Chemical profile: Asia benzene

28 February 2014 09:52 Source:ICIS Chemical Business

Benzene is used to produce several intermediates, including styrene, phenol, maleic anhydride (MA), alkylbenzenes and chlorobenzenes. It is also used to make anthraquinone and hydroquinone, benzene sulfonic acid and other products in drugs, dyes, insecticides and plastics.

Spot supply cargoes from Asia were still abundant in Q4 2013, as the arbitrage window to the US was still closed. This was evident from the declines in export quantities from South Korea to the US at an average of 15,000 tonnes each. In addition, delayed shipments from Japan for August and September loading to October saturated the US market, curtailing the spot appetite for South Korean benzene in Q4 2013.

Besides tepid demand from the US, spot enquiries from China were muted from last December as Sinopec started to cut list prices. At the same time the US and Middle East arbitrage windows reopened.

The Asia-US price gap widened to more than $100/tonne, while hiccups at benzene plants in Saudi Arabia since December 2013 to date absorbed much southeast Asian and South Korean spot parcels. Consequently, the supply-demand conditions turned more balanced in last December into January 2014.

By the second half of January, overall spot demand in many Asian countries – which celebrated the Lunar New Year in end January – decreased, but more South Korean and Japanese lots were arranged to head to the US as the arbitrage window was still widely open. In January, close to 50,000 tonnes of South Korea origin and 24,000 tonnes of Japan lots have shipped to the US.

More quantities were fixed for February loading to the US, as Sinopec reduced the list prices further, shutting the Chinese import window firmly. More than 50,000 tonnes of South Korean cargoes and 36,000 tonnes of Japanese lots will move to the US.

Persistent price declines in China was a result of the poor margins of benzene derivatives, while the demand from the key downstream styrene monomer (SM) was weakened as Chinese inventories hit 300,000 tonnes in mid-February, more than six times the traditional stock levels.

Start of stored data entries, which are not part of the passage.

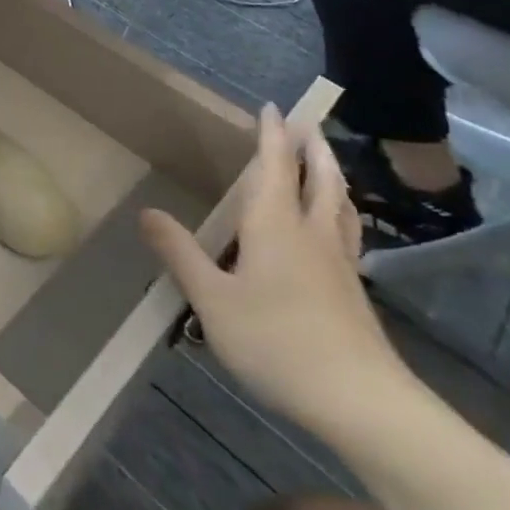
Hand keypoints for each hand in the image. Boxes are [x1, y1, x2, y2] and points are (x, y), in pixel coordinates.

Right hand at [140, 106, 408, 440]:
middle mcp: (311, 232)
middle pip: (319, 178)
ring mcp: (339, 263)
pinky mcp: (353, 293)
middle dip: (312, 148)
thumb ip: (180, 254)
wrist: (363, 403)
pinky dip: (340, 212)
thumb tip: (146, 212)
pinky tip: (336, 231)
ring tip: (327, 165)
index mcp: (275, 224)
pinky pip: (347, 232)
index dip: (272, 134)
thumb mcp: (212, 300)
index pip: (274, 165)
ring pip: (340, 204)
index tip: (272, 107)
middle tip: (309, 124)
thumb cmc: (278, 342)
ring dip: (332, 176)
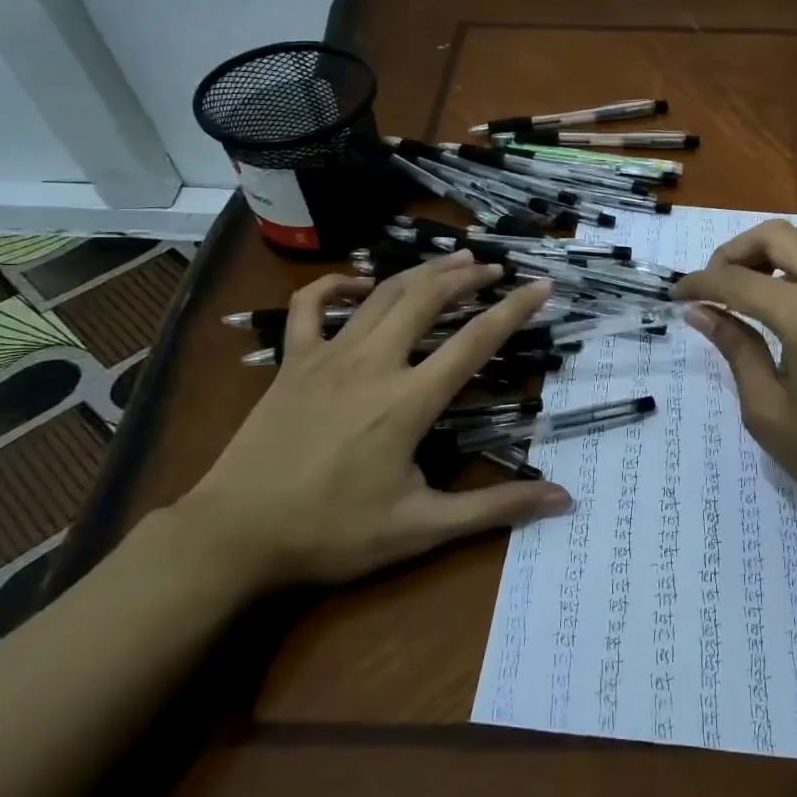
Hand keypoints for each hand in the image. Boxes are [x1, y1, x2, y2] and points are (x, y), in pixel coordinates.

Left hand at [177, 250, 570, 594]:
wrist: (233, 536)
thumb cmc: (331, 532)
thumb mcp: (421, 528)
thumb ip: (493, 508)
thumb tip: (563, 500)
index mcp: (408, 401)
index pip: (475, 341)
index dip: (514, 309)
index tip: (542, 286)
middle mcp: (373, 364)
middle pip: (427, 299)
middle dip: (467, 276)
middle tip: (495, 268)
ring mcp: (327, 356)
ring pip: (382, 294)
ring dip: (422, 271)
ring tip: (453, 260)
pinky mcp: (292, 362)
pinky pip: (310, 305)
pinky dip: (336, 285)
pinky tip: (359, 282)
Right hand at [672, 220, 796, 549]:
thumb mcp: (769, 412)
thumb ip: (736, 350)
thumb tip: (701, 313)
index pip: (739, 281)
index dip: (700, 284)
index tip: (676, 297)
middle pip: (776, 235)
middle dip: (734, 252)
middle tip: (711, 288)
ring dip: (770, 251)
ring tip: (747, 290)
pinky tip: (782, 301)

In late 2013, an Indonesian benzene unit that was idle for more than a year restarted. Nevertheless, glitches at this unit, together with opportunistic demand from the Middle East, eased the potential supply overhang in southeast Asia.

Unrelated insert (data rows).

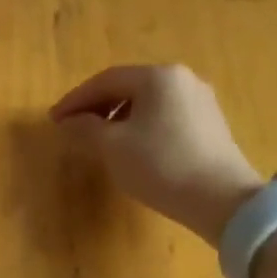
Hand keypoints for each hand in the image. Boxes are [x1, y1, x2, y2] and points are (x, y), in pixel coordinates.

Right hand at [50, 64, 262, 245]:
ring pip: (147, 102)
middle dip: (96, 106)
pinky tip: (131, 147)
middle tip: (72, 127)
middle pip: (128, 87)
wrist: (222, 200)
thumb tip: (68, 122)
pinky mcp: (210, 124)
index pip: (105, 80)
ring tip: (98, 139)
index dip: (75, 100)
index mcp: (157, 77)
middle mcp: (182, 79)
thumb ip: (85, 128)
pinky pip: (165, 116)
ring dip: (117, 116)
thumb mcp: (112, 147)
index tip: (54, 119)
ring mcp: (200, 101)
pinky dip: (140, 125)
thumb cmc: (161, 165)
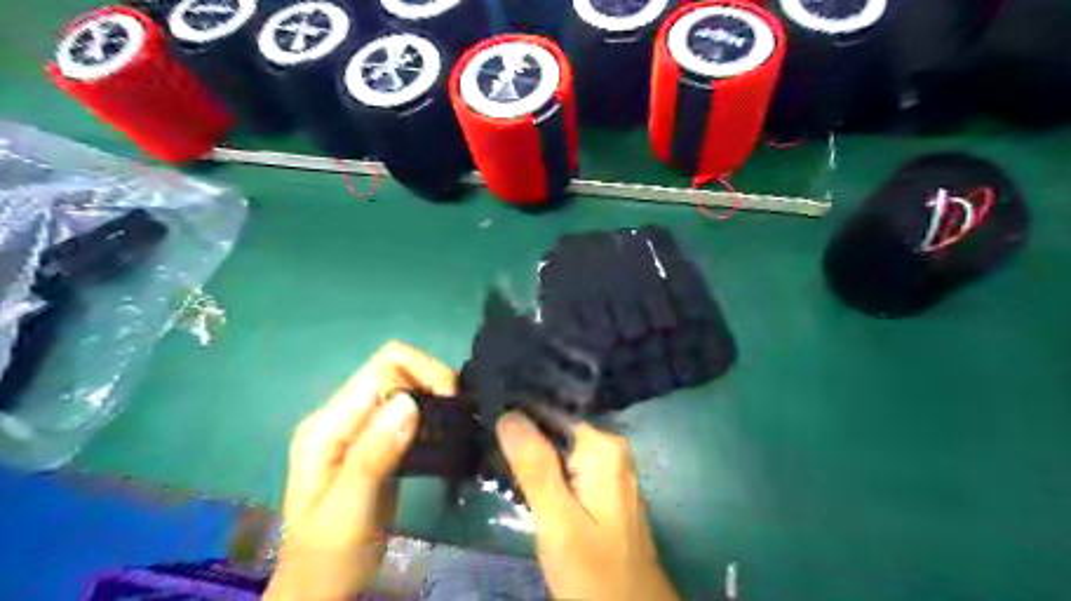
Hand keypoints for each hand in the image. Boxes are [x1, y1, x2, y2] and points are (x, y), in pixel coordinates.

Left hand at [266, 343, 455, 600]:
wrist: (321, 589)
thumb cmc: (329, 556)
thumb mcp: (349, 510)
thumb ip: (374, 455)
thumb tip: (408, 402)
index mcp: (326, 425)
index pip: (379, 372)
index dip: (418, 382)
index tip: (443, 414)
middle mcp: (341, 415)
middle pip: (392, 366)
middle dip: (430, 377)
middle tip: (453, 411)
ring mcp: (359, 426)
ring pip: (403, 382)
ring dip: (432, 392)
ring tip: (451, 423)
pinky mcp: (377, 440)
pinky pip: (407, 407)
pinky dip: (430, 410)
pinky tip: (442, 431)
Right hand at [499, 414, 681, 600]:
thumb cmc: (595, 570)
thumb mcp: (558, 520)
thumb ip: (535, 467)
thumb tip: (508, 414)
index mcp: (602, 447)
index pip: (551, 412)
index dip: (518, 415)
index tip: (485, 419)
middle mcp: (610, 450)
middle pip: (555, 429)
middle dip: (522, 437)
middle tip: (484, 445)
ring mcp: (608, 470)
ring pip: (559, 450)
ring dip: (530, 456)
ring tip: (493, 460)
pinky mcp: (602, 489)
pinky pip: (567, 468)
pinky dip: (544, 472)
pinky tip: (520, 480)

Some southeast Asia cargoes were sold to China in February as well. Traders reiterated that China is still a viable export destination, but margins are squeezed.

Spot prices were hovering at $1,210-1,250/tonne FOB Korea in October 2013. Entering November-December 2013, prices were on an uptrend, tracking the US and European price rally amid tighter spot Asia availability as Asia parcels exited the region to the US and Middle East. By mid-January, spot prices hit a 10-month high at around $1,370/tonne FOB Korea.

Spot prices slipped in the second-half of January on the Lunar New Year period. Prices then recovered in February in the first-half buoyed by higher US numbers, but persistent price declines in SM, coupled with news of Sinopec planning to cut prices by the end of February, weighed on benzene.

Benzene can be produced from pyrolysis gasoline (pygas) in the steam cracking of naphtha, gasoil or condensates to make olefins. Another source is the selective disproportionation of toluene (TDP) where benzene is co-produced in a paraxylene (PX)-rich xylenes stream. A third, albeit high cost, route is the hydrodealkylation (HDA) of toluene. In Asia, HDA plants are mostly not running this year because of expensive hydrogen feedstock and the supply glut in benzene.

In the short term up to early March, spot prices are unlikely to plunge because of the support from the US during monthly contract negotiation period and shipment delays from Asia to the US from end February to early March, boosting the prompt demand in the US. Also, a recovery seen in the downstream phenol market will lend support to prices. However, phenol and SM turnarounds in Asia in Q2 will reduce the spot appetite for benzene lots. Prices in Asia will only continue to be supported if sellers are able to find outlets outside of Asia, since China demand will remain muted.